= Mathematical practitioner =

A mathematical practitioner is a term applied to a range of craftsmen, technicians and teachers who used mathematics in a practical way, particularly between 1485 and 1840. In her foundational text, The Mathematical Practitioners of Tudor and Stuart England, Eva Germaine Rimington Taylor introduced the phrase in 1954. In this book she argued that without these "lesser men", the great scientists of that period would have had little impact. in a further volume Mathematical Practitioners of Hanoverian England, 1714–1840 published posthumously in 1966, she argued that by 1840 different specialities had developed within the category she had defined, that it no longer made sense to treat them as a coherent body of practitioners.

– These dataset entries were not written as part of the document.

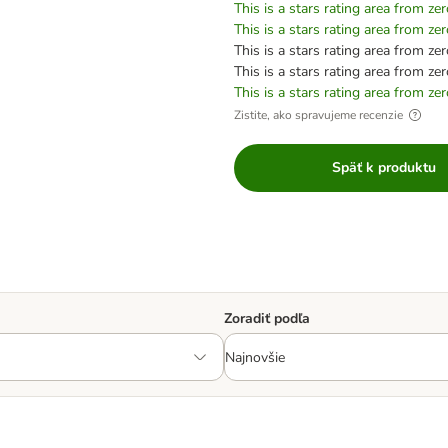
This is a stars rating area from zer
This is a stars rating area from zer
This is a stars rating area from zer
This is a stars rating area from zer
This is a stars rating area from zer
Zistite, ako spravujeme recenzie
Späť k produktu
Zoradiť podľa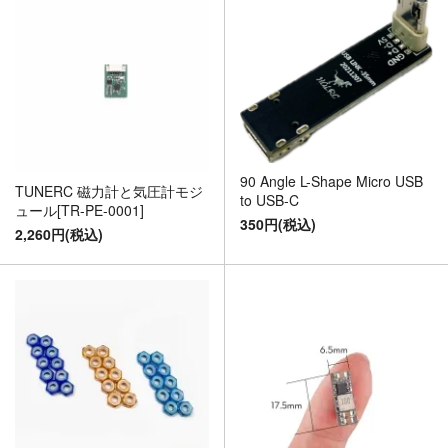
90 Angle L-Shape Micro USB
TUNERC 磁力計と気圧計モジ
to USB-C
ュール[TR-PE-0001]
350円(税込)
2,260円(税込)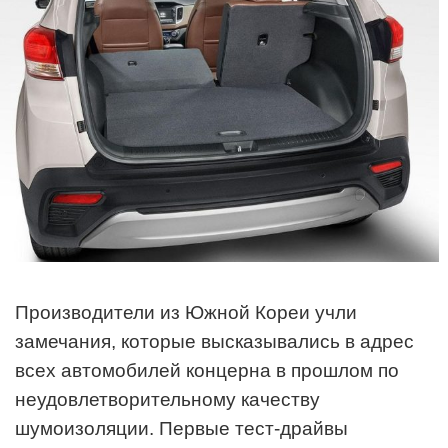
Производители из Южной Кореи учли
замечания, которые высказывались в адрес
всех автомобилей концерна в прошлом по
неудовлетворительному качеству
шумоизоляции. Первые тест-драйвы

Lesley Cormack describes a mathematical practitioner as one of "those who know by doing", rather than a scholar or philosopher who is one of "those who know by thinking". Within the English context, Stephen Johnston has highlighted the distinction between the practice of mathematical practitioners and courtly mathematics and academic mathematics. He underlines the public nature of the mathematical practice, whose impact in various locations and circumstances exposed its utility through its successful performance.

When the Muscovy Company was founded in 1551, they commissioned Robert Recorde to write mathematical books for the use of their navigators. They aimed to provide the improved knowledge to enable their company to undertake more significant ocean voyages. Published in 1551, Pathway to Knowledge provided an outline of geometry through the first four books of Euclid’s Elements. A further volume, The Whetstone of Witte (1557), offered an explanation of Algebra, dedicated to the governors of the Muscovy Company in the hope of encouraging more exploration and trade initiatives.

==Types of mathematical practitioners==
Several types of mathematical practitioners have been identified:

===Instrument makers===
Cormack identifies instrument makers as constituting a specific type of mathematical practitioner. She argues that in the period 1550 to 1630 in London they constituted an active practical mathematical community. Having identified 85 different practitioners with shops or rooms in the city, she argues that their establishments were the venue where men of various backgrounds – gentry, scholars, merchants, instrument-makers, and navigators – would gather to discuss their shared interest in practical mathematics and instrument making.

===Military mathematical practitioners===
Researcher Steven Walton has identified a category of active soldiers and military engineers who consciously adopted a “mathematical posture” to broadcast how they applied mathematical methods in their pursuit of military goals.